Canlarım, sizlerle beraber olmak öyle önemli ki benim için. Beni Sevgi ablanız olarak kabul edin. Zaten Bodrum da beni öyle tanır. İyi ve kötü zamanlarınızda yanınızda olayım. Dertleşelim, ama çoğunlukla gülelim. Öyle ihtiyacımız var ki gülmeye. Sorunlarımızı unutup, keyif almaya bakalım. Haydi.. Var mısınız beraber keyiflenmeye ?

Bodrumun Sevgisi

Pazartesi, Kasım 24, 2008

BAŞLIĞI DÜŞÜNEN DE BİR KULP TAKAMAYAN. O DA BEN OLUYORUM.

Kış kendini gösterdi deniyor ya, buraya daha yüz görümlüğü istiyor. Şöööle sıkı yağmur, lodos, fırtına, tekneler battı emme hava ılık. Hayır kardeşim! Odunumu almışım. Sobamı yakcaaam. Kestaneler pişceek. Daha siftahım bilem yok. Gündüz camlar açık oturuyorum. Geceleri eh işte kapatıyorum. Sobama sarılacağım günleri bekliyorum.
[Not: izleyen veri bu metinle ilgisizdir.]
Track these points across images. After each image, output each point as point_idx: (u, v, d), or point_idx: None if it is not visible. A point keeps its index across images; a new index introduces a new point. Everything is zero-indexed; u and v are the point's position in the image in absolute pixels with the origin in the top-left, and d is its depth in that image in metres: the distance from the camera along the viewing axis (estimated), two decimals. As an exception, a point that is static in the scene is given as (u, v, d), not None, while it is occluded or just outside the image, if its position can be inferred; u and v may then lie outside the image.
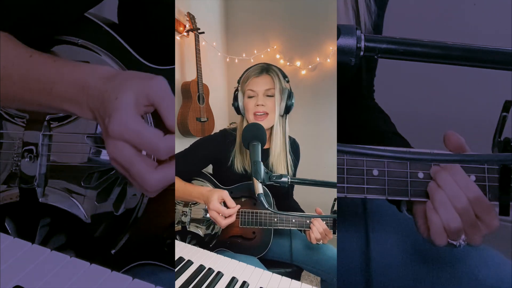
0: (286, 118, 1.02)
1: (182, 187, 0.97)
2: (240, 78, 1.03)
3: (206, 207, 0.93)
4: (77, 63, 0.65)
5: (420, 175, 0.64)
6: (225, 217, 0.90)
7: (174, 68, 0.71)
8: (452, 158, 0.44)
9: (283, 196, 1.05)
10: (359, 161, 0.64)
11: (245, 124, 1.01)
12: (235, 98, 1.02)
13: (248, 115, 1.00)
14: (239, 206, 0.92)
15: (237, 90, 1.03)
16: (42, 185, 0.72)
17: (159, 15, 0.73)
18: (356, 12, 0.77)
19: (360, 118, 0.90)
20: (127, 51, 0.72)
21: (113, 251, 0.70)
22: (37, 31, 0.68)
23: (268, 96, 0.99)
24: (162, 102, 0.57)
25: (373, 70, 0.94)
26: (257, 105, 0.98)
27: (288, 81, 1.01)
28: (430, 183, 0.63)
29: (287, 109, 1.00)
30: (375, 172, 0.64)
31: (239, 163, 0.99)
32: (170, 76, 0.70)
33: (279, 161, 1.01)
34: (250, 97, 1.00)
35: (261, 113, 0.98)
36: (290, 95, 1.00)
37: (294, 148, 1.08)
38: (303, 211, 1.08)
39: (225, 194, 0.91)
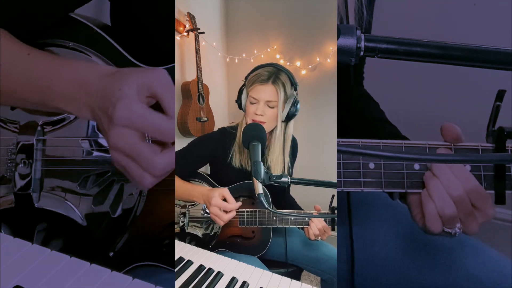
0: (289, 124, 1.00)
1: (181, 186, 0.97)
2: (248, 75, 1.00)
3: (206, 206, 0.93)
4: (75, 61, 0.65)
5: (416, 166, 0.64)
6: (227, 212, 0.90)
7: (174, 66, 0.71)
8: (450, 158, 0.44)
9: (279, 193, 1.04)
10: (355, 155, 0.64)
11: (245, 122, 1.00)
12: (240, 95, 1.01)
13: (247, 118, 0.99)
14: (240, 203, 0.93)
15: (244, 85, 1.00)
16: (37, 190, 0.71)
17: (153, 15, 0.72)
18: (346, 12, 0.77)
19: (349, 105, 0.89)
20: (120, 53, 0.71)
21: (111, 254, 0.70)
22: (25, 30, 0.68)
23: (269, 107, 0.96)
24: (164, 93, 0.58)
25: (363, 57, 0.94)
26: (256, 114, 0.96)
27: (296, 89, 0.98)
28: (426, 173, 0.63)
29: (290, 117, 0.98)
30: (371, 165, 0.64)
31: (237, 159, 0.99)
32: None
33: (277, 163, 1.00)
34: (252, 103, 0.98)
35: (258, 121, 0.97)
36: (295, 103, 0.97)
37: (292, 146, 1.07)
38: (300, 207, 1.08)
39: (225, 191, 0.92)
Ti vi lerde gördüm. İstanbul lodostan nasibini almış. Hoş her gün bizimkilerden( kızım, torunum öğrenin gariiiii) hava durumunu telle görüştüğümden alıyordum. Onca senelik güzelim Karaköy iskelesi nasıl gitti yaaaaaaaaa! İhmal, bize bişi olmaz mantığınla olunca al işte. Tabiat ananın intikamını gör.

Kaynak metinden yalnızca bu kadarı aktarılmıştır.